=== Section Start ===

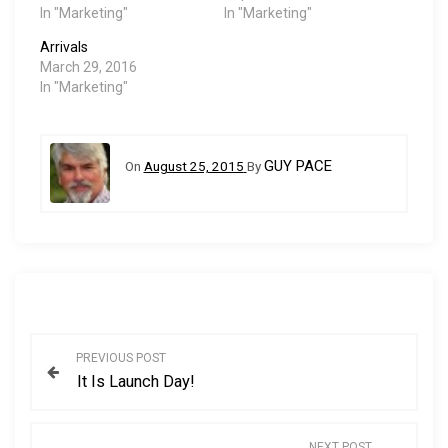
In "Marketing"
In "Marketing"
Arrivals
March 29, 2016
In "Marketing"
GUY PACE
On
August 25, 2015
By
P
PREVIOUS POST
It Is Launch Day!
o
s
NEXT POST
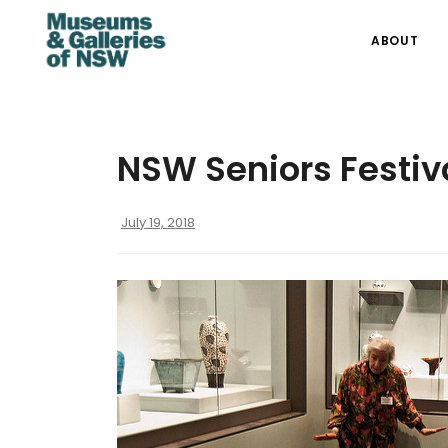
ABOUT
NSW Seniors Festiv
July 19, 2018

=== Section End ===

• Aim of the task:
Reproduce the text read from the pages in the material, substituting "Promotion" for every occurrence of "Marketing" and leaving all other text unchanged. Omit the pictures.

• Written solution:
In "Promotion"
In "Promotion"
Arrivals
March 29, 2016
In "Promotion"
GUY PACE
On
August 25, 2015
By
P
PREVIOUS POST
It Is Launch Day!
o
s
NEXT POST
ABOUT
NSW Seniors Festiv
July 19, 2018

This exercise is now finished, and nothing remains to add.